== Document excerpt ==
Segment Open

And the last question, if I may, from our team was just on the framing the opportunity the longer-term opportunity from some of these -- some of these focuses that are beyond the more mature [indiscernible] part business, which is the, I guess, great opportunity in Mexico, emerging product lines such as brake-related product categories and power management and EV. Do you mind discussing that?
Yes. I think let me start with the JBT 1, which is this rotating electrical, alternate and started test. I mean, we have orders now, back orders on that in firm orders for over 3,000 units there. That product line has proven to be extremely successful, and we're starting to see more and more benefit from that coming. So that's a very significant piece of business. And we expect double, triple and quadruple that amount of demand to unfold in the next 12 months. So that part of the business, we think, is going to be extremely strong. We're very excited about it. I think we have an industry-leading product and the customers that have embraced it are seeing huge successes from it and are committed to it. So very exciting there.

Segment Closed

== Stored data entries ==
Segment Open

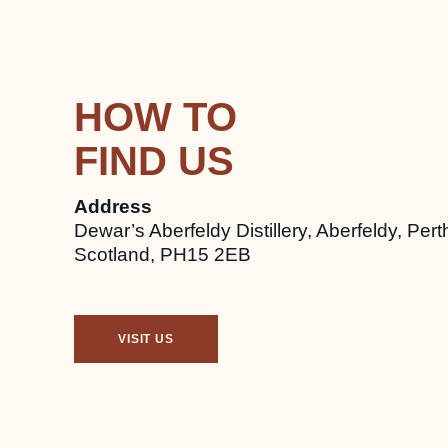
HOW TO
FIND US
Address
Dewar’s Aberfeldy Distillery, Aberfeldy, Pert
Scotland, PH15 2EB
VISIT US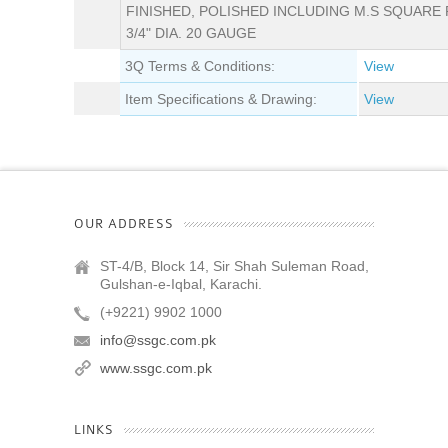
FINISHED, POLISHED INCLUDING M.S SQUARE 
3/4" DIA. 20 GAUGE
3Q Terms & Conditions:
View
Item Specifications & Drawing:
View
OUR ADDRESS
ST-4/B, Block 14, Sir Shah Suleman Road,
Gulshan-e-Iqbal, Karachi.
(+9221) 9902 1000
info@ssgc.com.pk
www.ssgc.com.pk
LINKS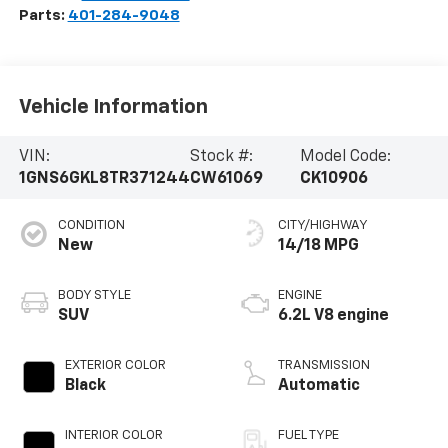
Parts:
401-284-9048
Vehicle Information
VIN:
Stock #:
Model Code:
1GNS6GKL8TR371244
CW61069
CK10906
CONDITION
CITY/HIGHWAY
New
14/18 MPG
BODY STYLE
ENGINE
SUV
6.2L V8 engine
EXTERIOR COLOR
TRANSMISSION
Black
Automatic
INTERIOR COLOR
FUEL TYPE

Segment Closed

== Problem ==
In the Q&A excerpt, which emerging product lines does the person asking the question name?

== Your solution ==
- Brake-related product categories
- Power management
- EV